Description of the task: Whenever a line contains "Bluetooth", include it in the count; reply with the number of such lines in the data and nothing else.

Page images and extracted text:
------------------------------------------------------------

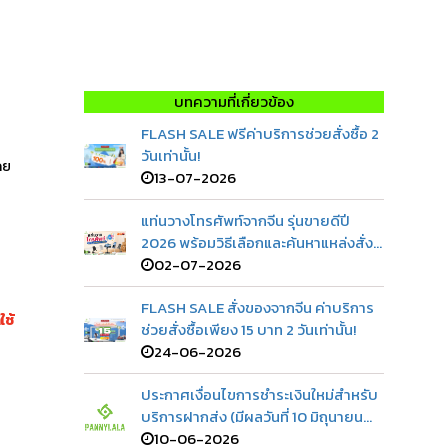
บทความที่เกี่ยวข้อง
FLASH SALE ฟรีค่าบริการช่วยสั่งซื้อ 2
วันเท่านั้น!
ดย
13-07-2026
แท่นวางโทรศัพท์จากจีน รุ่นขายดีปี
2026 พร้อมวิธีเลือกและค้นหาแหล่งสั่ง
ซื้อ
02-07-2026
FLASH SALE สั่งของจากจีน ค่าบริการ
ใช้
ช่วยสั่งซื้อเพียง 15 บาท 2 วันเท่านั้น!
24-06-2026
ประกาศเงื่อนไขการชำระเงินใหม่สำหรับ
บริการฝากส่ง (มีผลวันที่ 10 มิถุนายน
2569)
10-06-2026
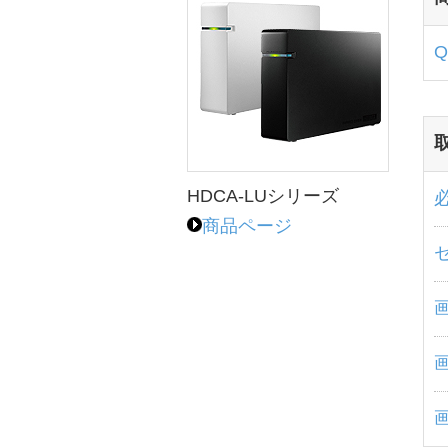
HDCA-LUシリーズ
商品ページ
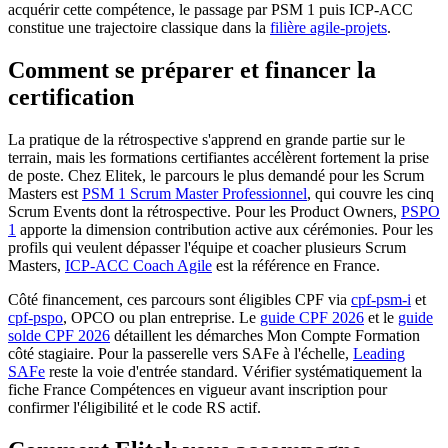
acquérir cette compétence, le passage par PSM 1 puis ICP-ACC
constitue une trajectoire classique dans la
filière agile-projets
.
Comment se préparer et financer la
certification
La pratique de la rétrospective s'apprend en grande partie sur le
terrain, mais les formations certifiantes accélèrent fortement la prise
de poste. Chez Elitek, le parcours le plus demandé pour les Scrum
Masters est
PSM 1 Scrum Master Professionnel
, qui couvre les cinq
Scrum Events dont la rétrospective. Pour les Product Owners,
PSPO
1
apporte la dimension contribution active aux cérémonies. Pour les
profils qui veulent dépasser l'équipe et coacher plusieurs Scrum
Masters,
ICP-ACC Coach Agile
est la référence en France.
Côté financement, ces parcours sont éligibles CPF via
cpf-psm-i
et
cpf-pspo
, OPCO ou plan entreprise. Le
guide CPF 2026
et le
guide
solde CPF 2026
détaillent les démarches Mon Compte Formation
côté stagiaire. Pour la passerelle vers SAFe à l'échelle,
Leading
SAFe
reste la voie d'entrée standard. Vérifier systématiquement la
fiche France Compétences en vigueur avant inscription pour
confirmer l'éligibilité et le code RS actif.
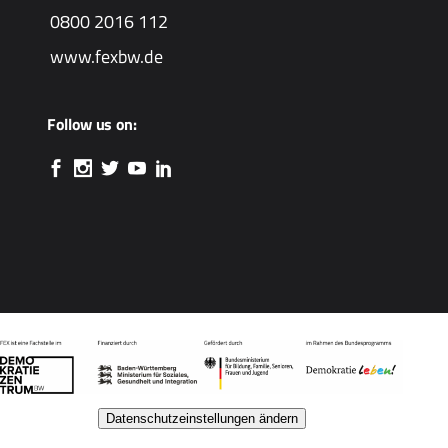
0800 2016 112
www.fexbw.de
Follow us on:
Datenschutzeinstellungen ändern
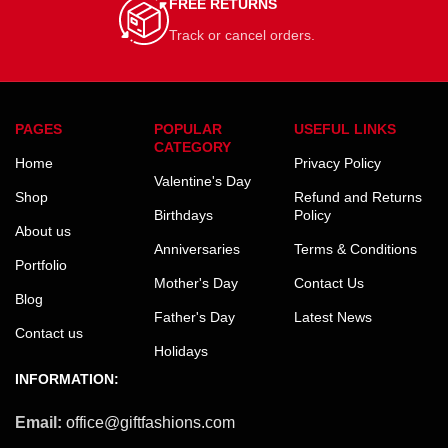
FREE RETURNS
Track or cancel orders.
PAGES
POPULAR
USEFUL LINKS
CATEGORY
Home
Privacy Policy
Valentine's Day
Shop
Refund and Returns
Birthdays
Policy
About us
Anniversaries
Terms & Conditions
Portfolio
Mother's Day
Contact Us
Blog
Father's Day
Latest News
Contact us
Holidays
INFORMATION:
Email:
office@giftfashions.com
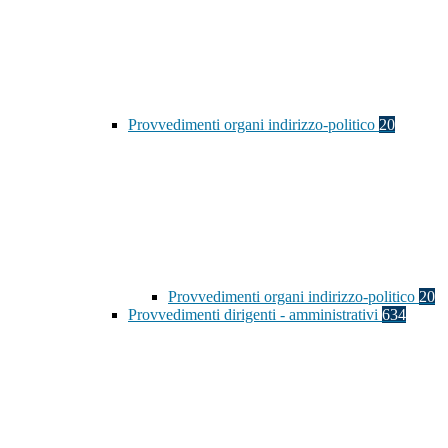
Provvedimenti organi indirizzo-politico
20
Provvedimenti organi indirizzo-politico
20
Provvedimenti dirigenti - amministrativi
634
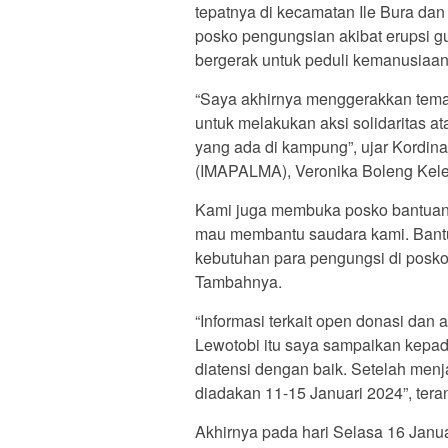
tepatnya di kecamatan Ile Bura da
posko pengungsian akibat erupsi gu
bergerak untuk peduli kemanusiaan
“Saya akhirnya menggerakkan tema
untuk melakukan aksi solidaritas 
yang ada di kampung”, ujar Kordin
(IMAPALMA), Veronika Boleng Kelen
Kami juga membuka posko bantuan
mau membantu saudara kami. Bant
kebutuhan para pengungsi di posko
Tambahnya.
“Informasi terkait open donasi dan
Lewotobi itu saya sampaikan kepa
diatensi dengan baik. Setelah menj
diadakan 11-15 Januari 2024”, tera
Akhirnya pada hari Selasa 16 Jan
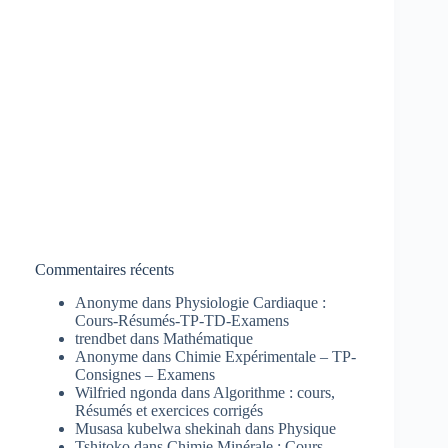
Commentaires récents
Anonyme
dans
Physiologie Cardiaque :
Cours-Résumés-TP-TD-Examens
trendbet
dans
Mathématique
Anonyme
dans
Chimie Expérimentale – TP-
Consignes – Examens
Wilfried ngonda
dans
Algorithme : cours,
Résumés et exercices corrigés
Musasa kubelwa shekinah
dans
Physique
Tshitoko
dans
Chimie Minérale : Cours-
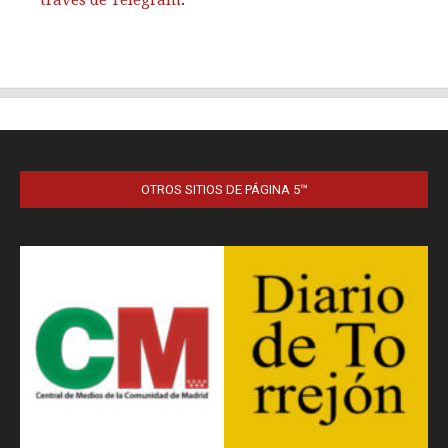
OTROS SITIOS DE PÁGINA 5™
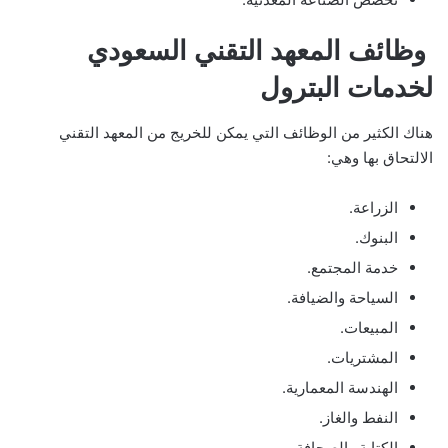
وظائف المعهد التقني السعودي
لخدمات البترول
هناك الكثير من الوظائف التي يمكن للخريج من المعهد التقني
الالتحاق بها وهي:
الزراعة.
البنوك.
خدمة المجتمع.
السياحة والضيافة.
المبيعات.
المشتريات.
الهندسة المعمارية.
النفط والغاز.
الكتابة والصحافة.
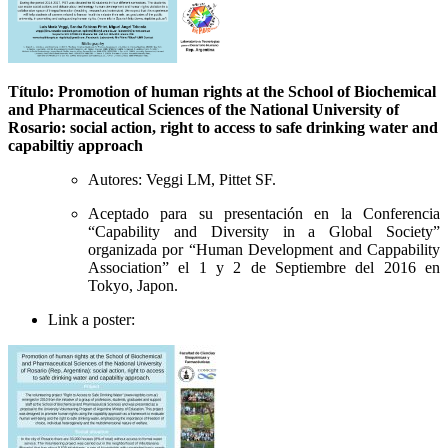
Título: Promotion of human rights at the School of Biochemical
and Pharmaceutical Sciences of the National University of
Rosario: social action, right to access to safe drinking water and
capabiltiy approach
Autores: Veggi LM, Pittet SF.
Aceptado para su presentación en la Conferencia
“Capability and Diversity in a Global Society”
organizada por “Human Development and Cappability
Association” el 1 y 2 de Septiembre del 2016 en
Tokyo, Japon.
Link a poster:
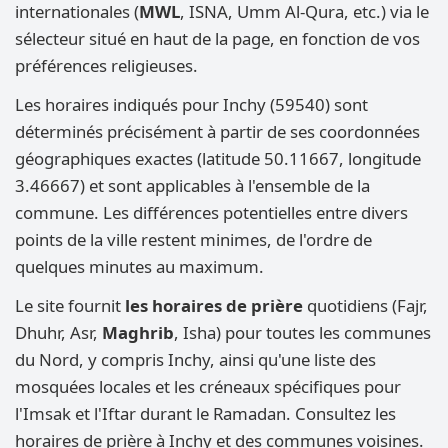
internationales (
MWL
, ISNA, Umm Al-Qura, etc.) via le
sélecteur situé en haut de la page, en fonction de vos
préférences religieuses.
Les horaires indiqués pour Inchy (59540) sont
déterminés précisément à partir de ses coordonnées
géographiques exactes (latitude 50.11667, longitude
3.46667) et sont applicables à l'ensemble de la
commune. Les différences potentielles entre divers
points de la ville restent minimes, de l'ordre de
quelques minutes au maximum.
Le site fournit
les horaires de prière
quotidiens (Fajr,
Dhuhr, Asr,
Maghrib
, Isha) pour toutes les communes
du Nord, y compris Inchy, ainsi qu'une liste des
mosquées locales et les créneaux spécifiques pour
l'Imsak et l'Iftar durant le Ramadan. Consultez les
horaires de prière à Inchy et des communes voisines.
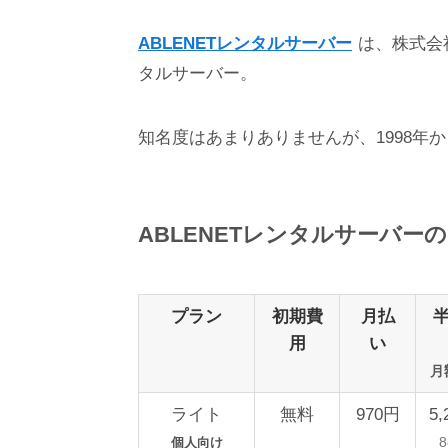
ABLENETレンタルサーバー
は、株式会
タルサーバー。
知名度はあまりありませんが、1998年
ABLENETレンタルサーバー
の
プラン
初期費
月払
用
い
月
ライト
無料
970円
5
個人向け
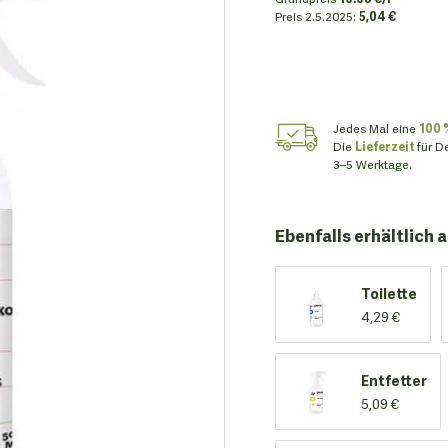
Preis
2.5.2025:
5,04 €
Jedes Mal eine
100 
Die
Lieferzeit
für D
3–5 Werktage.
Ebenfalls erhältlich a
Toilette
4,29 €
Entfetter
5,09 €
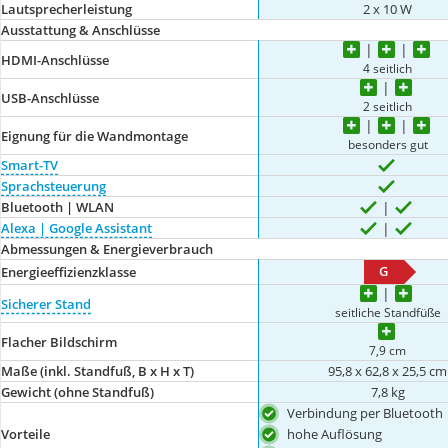
Lautsprecherleistung
2 x 10 W
Ausstattung & Anschlüsse
HDMI-Anschlüsse
4 seitlich
USB-Anschlüsse
2 seitlich
Eignung für die Wandmontage
besonders gut
Smart-TV
Sprachsteuerung
Bluetooth | WLAN
Alexa | Google Assistant
Abmessungen & Energieverbrauch
G
Energieeffizienzklasse
Sicherer Stand
seitliche Standfüße
Flacher Bildschirm
7,9 cm
Maße (inkl. Standfuß, B x H x T)
95,8 x 62,8 x 25,5 cm
Gewicht (ohne Standfuß)
7,8 kg
Verbindung per Bluetooth
hohe Auflösung
Vorteile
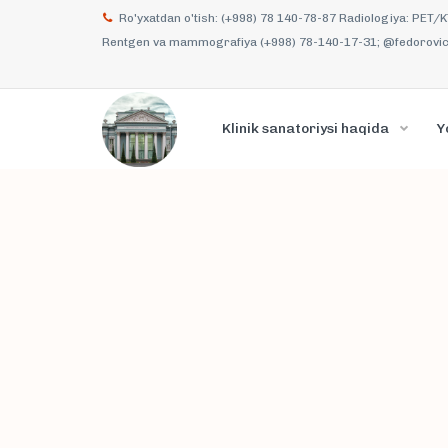
Ro'yxatdan o'tish: (+998) 78 140-78-87 Radiologiya: PET/
Rentgen va mammografiya (+998) 78-140-17-31; @fedorovich
Klinik sanatoriysi haqida
Y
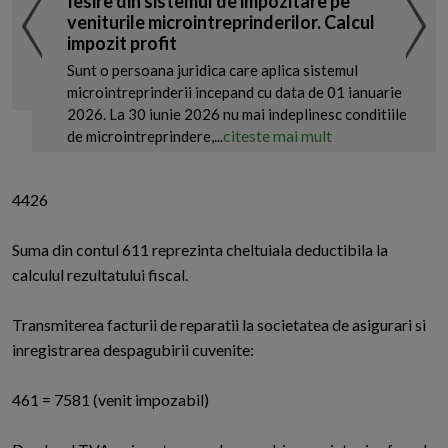
Iesire din sistemul de impozitare pe
veniturile microintreprinderilor. Calcul
impozit profit
Sunt o persoana juridica care aplica sistemul
microintreprinderii incepand cu data de 01 ianuarie
2026. La 30 iunie 2026 nu mai indeplinesc conditiile
citeste mai mult
de microintreprindere,...
4426
Suma din contul 611 reprezinta cheltuiala deductibila la
calculul rezultatului fiscal.
Transmiterea facturii de reparatii la societatea de asigurari si
inregistrarea despagubirii cuvenite:
461 = 7581 (venit impozabil)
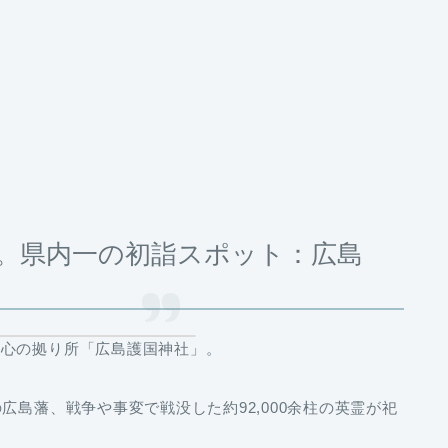
。県内一の初詣スポット：広島
の心の拠り所「広島護国神社」。
広島藩、戦争や事変で戦没した約92,000余柱の英霊が祀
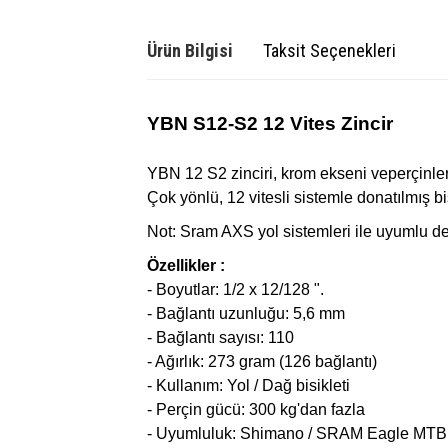
Ürün Bilgisi
Taksit Seçenekleri
YBN S12-S2 12 Vites Zincir
YBN
12 S2
zinciri, krom ekseni veperçinler
Çok yönlü, 12 vitesli sistemle donatılmış bi
Not: Sram AXS yol sistemleri ile uyumlu değ
Özellikler :
- Boyutlar: 1/2 x 12/128 ".
- Bağlantı uzunluğu: 5,6 mm
- Bağlantı sayısı: 110
- Ağırlık: 273 gram (126 bağlantı)
- Kullanım: Yol / Dağ bisikleti
- Perçin gücü: 300 kg'dan fazla
- Uyumluluk: Shimano / SRAM Eagle MTB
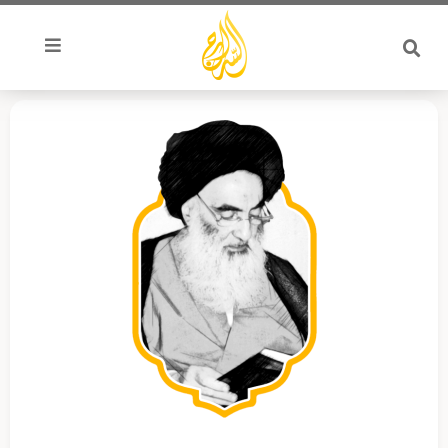
خطي
لى
لمحتوى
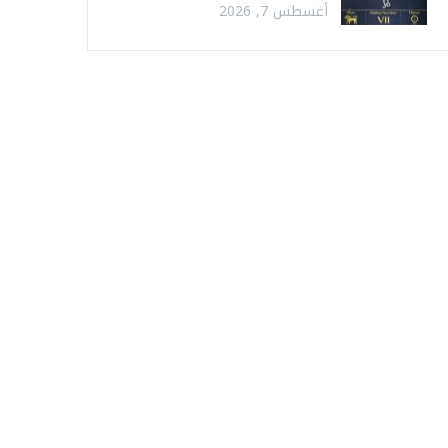
أغسطس 7, 2026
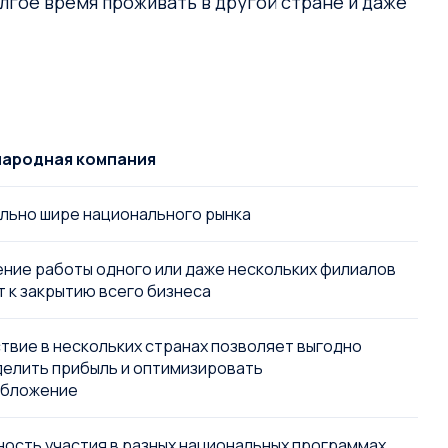
олгое время проживать в другой стране и даже
ародная компания
льно шире национального рынка
ние работы одного или даже нескольких филиалов
т к закрытию всего бизнеса
твие в нескольких странах позволяет выгодно
елить прибыль и оптимизировать
обложение
ость участия в разных национальных программах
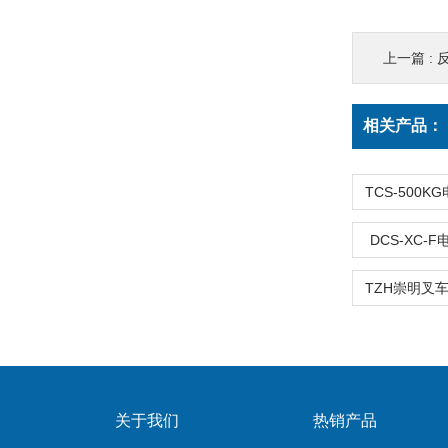
上一篇 :
相关产品：
DCS-XC-
关于我们
热销产品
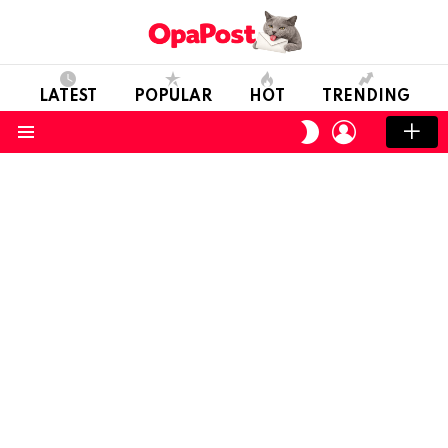
LATEST
POPULAR
HOT
TRENDING
LOGIN
SWITCH
SKIN
Menu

------------------------------------------------------------

Result for this exercise: 2